Erin Espelie is a filmmaker, writer, and editor, living and working in Boulder County’s Four Mile Canyon and New York City. Her writing and filmmaking investigate current scientific research related to the Anthropocene, issues in environmental history, questions of epistemology, and our expectations of the moving image. Espelie’s films have shown at the New York Film Festival, the British Film Institute, the Natural History Museum of London, Whitechapel Gallery, Crossroads (San Francisco), the Rotterdam International Film Festival, the Edinburgh International Film Festival, the Full Frame Documentary Festival, and more. Her feature-length experimental documentary, The Lanthanide Series, examines the materiality of the digital world, combining approaches of non-fiction narrative essay, abstract visual and sound exploration, and the history of black mirrors; it recently premiered at CPH:DOX in Copenhagen. Most of her professional career in print journalism has been on the staff of Natural History magazine, where Espelie serves as Editor In Chief and as a columnist. Since 2002 her monthly column, “The Natural Explanation,” has highlighted high-caliber wildlife photographers and human influences on the environment. She has also worked in television production for public broadcasting and various other channels. With a degree in molecular and cell biology from Cornell University and an MFA in experimental and documentary arts from Duke University, Espelie taught courses in environmental issues and the documentary arts from 2012 to 2015 at Duke University’s Center for Documentary Studies, the Nicholas School of the Environment, the Department of Evolutionary Anthropology, and the Program in the Arts of the Moving Image. She now has a joint appointment at the University of Colorado Boulder in the Film Studies Program and the Department of Critical Media Practices.

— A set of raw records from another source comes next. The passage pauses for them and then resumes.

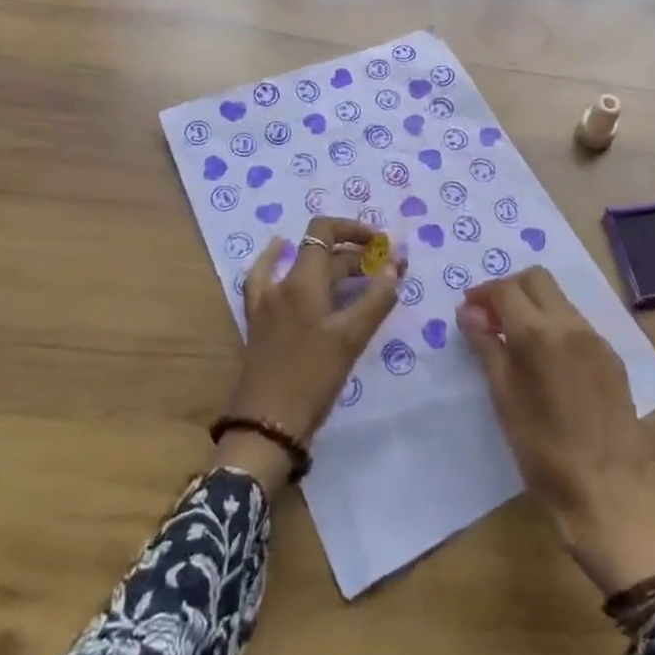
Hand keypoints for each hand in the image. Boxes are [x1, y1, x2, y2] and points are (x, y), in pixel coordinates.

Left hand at [214, 217, 400, 492]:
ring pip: (301, 268)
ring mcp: (266, 302)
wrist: (266, 425)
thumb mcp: (351, 338)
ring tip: (356, 271)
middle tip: (386, 270)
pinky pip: (268, 280)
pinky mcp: (259, 321)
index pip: (324, 230)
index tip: (381, 244)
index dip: (353, 229)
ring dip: (329, 264)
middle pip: (320, 253)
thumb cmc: (312, 378)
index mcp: (303, 281)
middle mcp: (281, 283)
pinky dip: (276, 263)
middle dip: (355, 255)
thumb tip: (394, 267)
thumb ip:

Sommer Browning writes poems, draws comics, and says jokes in Denver. She is the author of Everything But Sex (Low Frequency Press, 2017), You’re On My Period (Counterpath, 2016), Backup Singers (Birds, LLC; 2014), and other things. With Elisa Gabbert and Brian Foley, she curates Death Horse, a monthly reading series. In 2017 she opened GEORGIA, a popup art space in her garage. She is a librarian.